Decided February 16, 1932.
Por the plaintiff, Julius H. Ealprin.
Por the defendant, Lum, Tamblyn & Golyer.

Opinion:
Smith, C. C. J.
The plaintiff is the holder of a fire insurance policy issued to it by the defendant and has it by reason of the fact that the plaintiff holds' a mortgage on the property covered by the policy. The policy has endorsed upon it the mortgagee clause, making it payable to the plaintiff as mortgagee to secure it on its mortgage, the amount of which is not stated in the agreed state of facts. The plaintiff was the holder of a third mortgage, and there was other insurance issued to the owner and to the other mortgagees. The fire loss was fixed at $600, and if it were prorated among the other insurance policies, the amount which the defendant would have to pay to the plaintiff would be $94.37. The mortgagee clause does not contain any provision for contribution, and it has what might be called the non-contribution clause.
This endorsement on the policy is for the protection of the mortgagee and is a separate contract between the defend ant and the plaintiff from that of the agreement in the policy between the defendant and the owner.
The building covered by the policies following the fire was condemned, and subsequently the property was foreclosed and the plaintiff purchased it at the foreclosure sale and became the owner of the fee. Subsequently to that a prior mortgagee instituted foreclosure and became the owner of the fee under said foreclosure, so that the plaintiff herein lost title to the premises covered by the mortgage.
It is my conclusion that where there is no contribution clause and the loss is made payable to the mortgagee under a separate contract of insurance contained in the mortgagee clause endorsed on the policy, that the plaintiff is not obligated to accept from the defendant only its pro rata share with the other insurance for the amount of the loss suffered by the property. It is entitled to have its security remain unimpaired by the fire up to the amount of its insurance, and to have in place of the loss sustained the amount of cash which it would receive from the policy.

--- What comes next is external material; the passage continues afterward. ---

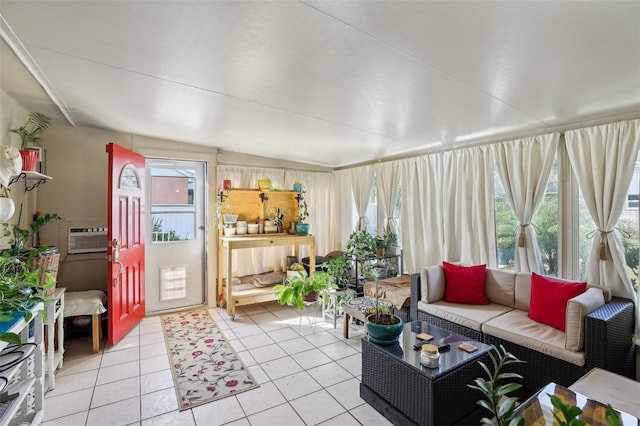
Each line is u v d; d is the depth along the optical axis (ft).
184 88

The defendant is protected by its mortgagee clause under its right of subrogation, so that upon payment of the amount of the loss, it can be subrogated to a share in the mortgage which the amount paid bears to the amount of the mortgage, and assert the mortgagee's right under the mortgage to that extent, or pay the full amount of the mortgage debt and receive an assignment of the mortgagee's collateral.

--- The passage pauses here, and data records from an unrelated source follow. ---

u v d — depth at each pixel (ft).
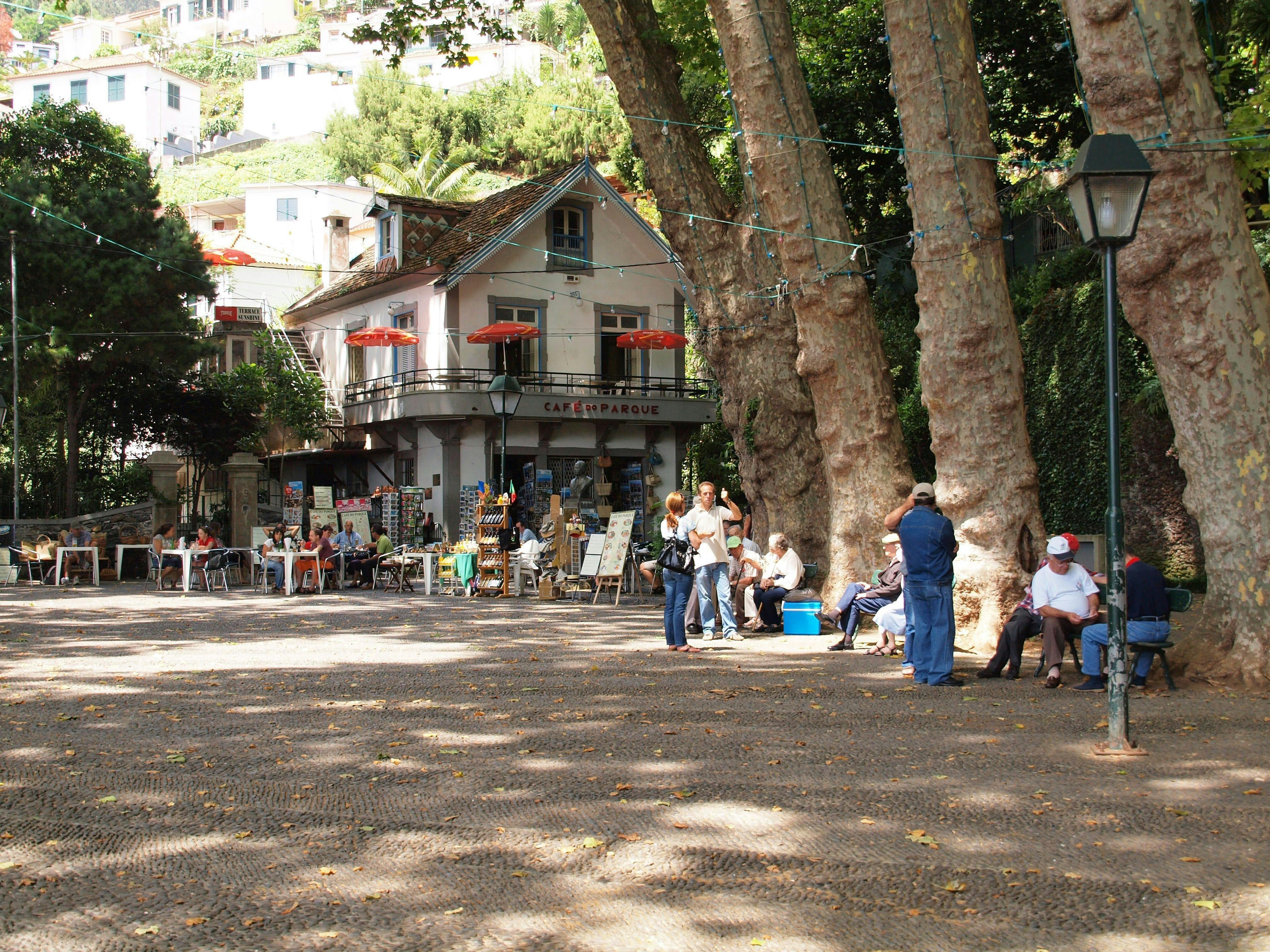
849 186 87.10
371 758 23.27
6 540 90.12
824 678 34.71
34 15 343.05
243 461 94.27
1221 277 32.53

The mortgagee clause provides: "Whenever this company shall pay the mortgagee (or principal) any sum for loss or damage under this policy and shall claim that as to the mortgagor or owner no liability thereof exists, this company shall, to the extent of such payment, be thereupon legally subrogated to all of the rights of the party to whom such payment shall be made, under all securities held as collateral to the mortgage debt, or may at its option pay to the mortgagee (or principal) the whole principal due or to grow due on the mortgage, with interest, and shall thereupon receive a full assignment and transfer of the mortgage and all such other securities; but no subrogation shall impair the right of the mortgagee (or principal) to recover the full amount of its claim." See Palmer v. Niagara Fire Insurance Co., 87 N. J. Eq. 347.
The defendant has not made any tender of either the $600 amount of the loss or the full amount of the mortgage, and therefore has not asserted its right of subrogation which it has for its protection. The fact that the property has been sold under foreclosure to the plaintiff subsequent to the loss cannot affect the rights of the parties. The mortgage clause itself provides that "the interests of the mortgagee shall not be invalidated by any foreclosure or other proceedings or notice of sale of the property, nor by any change to the title or ownership of the property."
The conclusion I have arrived at seems to be sustained by Vice-Chancellor Foster in the case of Palmer v. McFadden, 86 N. J. Eq. 377 (at p. 383).
Judgment will therefore be entered in favor of the plaintiff for the amount claimed.